EXERCISE>
Copy each line of the entries that includes the word "labels".

DATASET RECORDS>
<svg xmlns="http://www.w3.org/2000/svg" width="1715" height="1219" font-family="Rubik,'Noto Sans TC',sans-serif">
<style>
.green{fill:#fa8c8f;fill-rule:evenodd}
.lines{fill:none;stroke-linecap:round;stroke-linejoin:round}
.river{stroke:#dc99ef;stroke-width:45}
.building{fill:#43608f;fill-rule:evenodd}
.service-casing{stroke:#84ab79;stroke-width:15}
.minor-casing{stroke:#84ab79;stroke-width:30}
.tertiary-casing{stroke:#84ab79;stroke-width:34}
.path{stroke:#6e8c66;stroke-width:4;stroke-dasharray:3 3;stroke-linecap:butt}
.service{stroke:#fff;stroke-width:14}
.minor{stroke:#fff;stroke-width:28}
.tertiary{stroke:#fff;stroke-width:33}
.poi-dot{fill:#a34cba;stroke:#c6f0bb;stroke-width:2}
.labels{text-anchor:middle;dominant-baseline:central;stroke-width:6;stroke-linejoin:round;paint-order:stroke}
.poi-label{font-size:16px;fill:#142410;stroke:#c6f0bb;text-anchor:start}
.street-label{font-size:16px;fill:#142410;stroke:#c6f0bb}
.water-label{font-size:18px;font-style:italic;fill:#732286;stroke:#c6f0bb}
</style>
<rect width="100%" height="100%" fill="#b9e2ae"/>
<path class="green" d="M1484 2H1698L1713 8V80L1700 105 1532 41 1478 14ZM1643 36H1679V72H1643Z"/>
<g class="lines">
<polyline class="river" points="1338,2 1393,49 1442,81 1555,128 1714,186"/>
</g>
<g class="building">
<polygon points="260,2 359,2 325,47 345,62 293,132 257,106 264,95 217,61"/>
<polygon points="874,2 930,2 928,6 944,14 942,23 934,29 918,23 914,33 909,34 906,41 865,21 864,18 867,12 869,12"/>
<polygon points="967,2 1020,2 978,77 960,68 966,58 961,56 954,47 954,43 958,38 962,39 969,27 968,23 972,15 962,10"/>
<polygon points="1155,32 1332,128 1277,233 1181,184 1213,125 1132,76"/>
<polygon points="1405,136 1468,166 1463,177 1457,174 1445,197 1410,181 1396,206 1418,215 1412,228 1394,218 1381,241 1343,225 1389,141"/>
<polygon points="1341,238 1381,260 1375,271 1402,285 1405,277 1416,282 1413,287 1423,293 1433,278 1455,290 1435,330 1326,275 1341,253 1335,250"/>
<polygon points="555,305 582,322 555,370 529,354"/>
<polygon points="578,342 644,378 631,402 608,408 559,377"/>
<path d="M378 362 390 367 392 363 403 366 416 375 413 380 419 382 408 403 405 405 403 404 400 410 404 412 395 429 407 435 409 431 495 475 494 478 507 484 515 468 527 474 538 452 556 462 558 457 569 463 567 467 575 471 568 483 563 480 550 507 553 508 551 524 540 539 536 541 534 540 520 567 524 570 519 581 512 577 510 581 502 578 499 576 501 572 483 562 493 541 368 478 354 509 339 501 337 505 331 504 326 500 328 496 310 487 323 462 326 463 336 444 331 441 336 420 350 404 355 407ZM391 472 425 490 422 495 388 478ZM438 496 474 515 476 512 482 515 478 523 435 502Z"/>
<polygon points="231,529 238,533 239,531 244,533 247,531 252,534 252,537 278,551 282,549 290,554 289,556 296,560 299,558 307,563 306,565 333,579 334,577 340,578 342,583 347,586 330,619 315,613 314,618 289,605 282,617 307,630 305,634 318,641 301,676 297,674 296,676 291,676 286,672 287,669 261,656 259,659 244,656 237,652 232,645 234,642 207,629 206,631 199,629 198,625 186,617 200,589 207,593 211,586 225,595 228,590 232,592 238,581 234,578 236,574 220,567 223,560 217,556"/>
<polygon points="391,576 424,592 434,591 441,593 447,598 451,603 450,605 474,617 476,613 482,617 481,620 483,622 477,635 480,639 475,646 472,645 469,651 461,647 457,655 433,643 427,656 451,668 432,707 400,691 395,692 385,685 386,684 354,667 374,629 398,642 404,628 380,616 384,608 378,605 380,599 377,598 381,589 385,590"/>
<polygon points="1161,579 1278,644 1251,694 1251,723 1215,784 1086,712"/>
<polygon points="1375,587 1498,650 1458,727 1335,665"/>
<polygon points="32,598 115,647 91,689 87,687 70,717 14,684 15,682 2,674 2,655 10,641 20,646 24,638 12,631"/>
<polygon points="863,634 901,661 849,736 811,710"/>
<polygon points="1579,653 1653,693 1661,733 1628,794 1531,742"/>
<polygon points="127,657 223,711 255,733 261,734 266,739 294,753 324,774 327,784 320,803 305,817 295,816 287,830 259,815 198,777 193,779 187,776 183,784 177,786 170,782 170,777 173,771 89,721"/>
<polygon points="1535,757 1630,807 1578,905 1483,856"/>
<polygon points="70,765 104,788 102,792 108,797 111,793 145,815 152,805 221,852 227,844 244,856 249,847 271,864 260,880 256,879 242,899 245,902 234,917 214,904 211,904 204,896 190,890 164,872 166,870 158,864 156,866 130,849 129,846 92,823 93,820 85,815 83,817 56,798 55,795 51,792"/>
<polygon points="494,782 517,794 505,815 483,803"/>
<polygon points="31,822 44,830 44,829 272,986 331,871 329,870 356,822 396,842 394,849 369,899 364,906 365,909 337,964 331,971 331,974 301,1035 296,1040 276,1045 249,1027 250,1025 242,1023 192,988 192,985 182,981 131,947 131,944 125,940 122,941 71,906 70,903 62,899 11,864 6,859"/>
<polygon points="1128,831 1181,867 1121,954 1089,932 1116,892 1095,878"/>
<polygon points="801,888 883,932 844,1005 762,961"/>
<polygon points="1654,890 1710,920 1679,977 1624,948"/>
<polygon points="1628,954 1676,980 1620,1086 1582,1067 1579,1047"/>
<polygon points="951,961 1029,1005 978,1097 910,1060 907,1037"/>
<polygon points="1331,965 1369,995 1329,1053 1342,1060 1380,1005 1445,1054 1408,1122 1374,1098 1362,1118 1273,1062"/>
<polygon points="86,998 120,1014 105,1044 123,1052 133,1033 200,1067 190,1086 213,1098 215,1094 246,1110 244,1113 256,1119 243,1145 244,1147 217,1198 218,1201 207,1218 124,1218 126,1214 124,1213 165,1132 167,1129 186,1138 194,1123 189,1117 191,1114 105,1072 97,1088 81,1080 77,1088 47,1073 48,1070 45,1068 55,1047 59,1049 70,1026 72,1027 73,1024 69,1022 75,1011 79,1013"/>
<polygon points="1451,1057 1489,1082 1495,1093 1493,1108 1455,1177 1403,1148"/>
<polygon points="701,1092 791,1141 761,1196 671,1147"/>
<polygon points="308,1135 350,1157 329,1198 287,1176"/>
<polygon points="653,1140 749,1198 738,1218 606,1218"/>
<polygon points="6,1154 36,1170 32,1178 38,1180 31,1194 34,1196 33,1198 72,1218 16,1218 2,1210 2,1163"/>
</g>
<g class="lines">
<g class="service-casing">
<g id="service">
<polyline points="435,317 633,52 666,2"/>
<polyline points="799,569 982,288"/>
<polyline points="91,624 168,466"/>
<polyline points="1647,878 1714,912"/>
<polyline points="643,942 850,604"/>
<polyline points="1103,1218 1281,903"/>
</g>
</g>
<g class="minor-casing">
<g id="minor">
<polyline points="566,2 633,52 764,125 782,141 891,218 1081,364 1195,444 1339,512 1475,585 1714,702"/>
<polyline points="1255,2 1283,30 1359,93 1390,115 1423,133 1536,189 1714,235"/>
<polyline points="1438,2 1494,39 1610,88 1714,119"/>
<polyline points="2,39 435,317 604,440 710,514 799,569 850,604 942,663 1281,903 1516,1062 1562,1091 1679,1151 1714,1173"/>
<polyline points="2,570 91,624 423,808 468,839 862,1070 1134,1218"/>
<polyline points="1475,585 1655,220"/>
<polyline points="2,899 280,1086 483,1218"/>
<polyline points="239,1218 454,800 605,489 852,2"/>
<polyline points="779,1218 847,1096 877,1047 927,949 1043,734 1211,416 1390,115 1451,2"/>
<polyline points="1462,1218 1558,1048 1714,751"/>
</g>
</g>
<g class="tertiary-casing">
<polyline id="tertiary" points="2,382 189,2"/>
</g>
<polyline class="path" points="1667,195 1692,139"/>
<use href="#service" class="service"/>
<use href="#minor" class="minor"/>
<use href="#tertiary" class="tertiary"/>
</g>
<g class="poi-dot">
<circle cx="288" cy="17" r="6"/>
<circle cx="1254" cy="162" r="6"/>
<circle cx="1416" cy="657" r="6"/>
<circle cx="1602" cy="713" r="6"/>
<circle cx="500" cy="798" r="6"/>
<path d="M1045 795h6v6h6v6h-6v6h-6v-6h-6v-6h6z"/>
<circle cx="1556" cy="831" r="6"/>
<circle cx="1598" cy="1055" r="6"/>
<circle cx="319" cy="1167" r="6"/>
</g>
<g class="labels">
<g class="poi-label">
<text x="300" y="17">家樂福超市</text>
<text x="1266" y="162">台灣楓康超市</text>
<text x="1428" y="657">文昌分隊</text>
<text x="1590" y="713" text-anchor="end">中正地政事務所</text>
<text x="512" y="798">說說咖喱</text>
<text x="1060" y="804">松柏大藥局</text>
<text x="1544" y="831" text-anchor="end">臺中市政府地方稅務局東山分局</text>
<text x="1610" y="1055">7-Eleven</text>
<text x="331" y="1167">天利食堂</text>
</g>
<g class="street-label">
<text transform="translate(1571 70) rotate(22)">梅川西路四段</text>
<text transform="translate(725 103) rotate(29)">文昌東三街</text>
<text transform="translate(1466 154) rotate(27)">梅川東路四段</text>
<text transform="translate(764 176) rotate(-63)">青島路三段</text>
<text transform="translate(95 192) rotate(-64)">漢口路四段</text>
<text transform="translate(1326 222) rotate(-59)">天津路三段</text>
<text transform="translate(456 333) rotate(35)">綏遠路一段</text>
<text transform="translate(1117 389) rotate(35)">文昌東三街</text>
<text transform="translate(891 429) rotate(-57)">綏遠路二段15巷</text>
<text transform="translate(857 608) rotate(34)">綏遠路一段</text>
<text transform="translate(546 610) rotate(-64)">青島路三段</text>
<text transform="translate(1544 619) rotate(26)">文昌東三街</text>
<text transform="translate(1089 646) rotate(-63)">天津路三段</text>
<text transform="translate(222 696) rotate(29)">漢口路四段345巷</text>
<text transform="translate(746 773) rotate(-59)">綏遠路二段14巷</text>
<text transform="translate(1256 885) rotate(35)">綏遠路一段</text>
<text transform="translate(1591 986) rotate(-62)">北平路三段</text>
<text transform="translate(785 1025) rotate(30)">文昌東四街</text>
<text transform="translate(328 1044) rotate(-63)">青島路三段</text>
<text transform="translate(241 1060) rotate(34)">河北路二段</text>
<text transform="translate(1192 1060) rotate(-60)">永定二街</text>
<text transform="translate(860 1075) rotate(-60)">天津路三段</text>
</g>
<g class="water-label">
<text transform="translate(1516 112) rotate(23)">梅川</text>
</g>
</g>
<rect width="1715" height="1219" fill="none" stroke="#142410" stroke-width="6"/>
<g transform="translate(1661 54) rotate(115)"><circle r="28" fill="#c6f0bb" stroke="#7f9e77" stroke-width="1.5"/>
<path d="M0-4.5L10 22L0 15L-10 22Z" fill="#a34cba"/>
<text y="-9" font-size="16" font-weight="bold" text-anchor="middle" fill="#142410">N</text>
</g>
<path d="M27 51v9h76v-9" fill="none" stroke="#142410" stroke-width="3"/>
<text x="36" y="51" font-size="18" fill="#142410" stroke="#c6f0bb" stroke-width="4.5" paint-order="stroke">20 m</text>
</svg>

EXERCISE ANSWER>
.labels{text-anchor:middle;dominant-baseline:central;stroke-width:6;stroke-linejoin:round;paint-order:stroke}
<g class="labels">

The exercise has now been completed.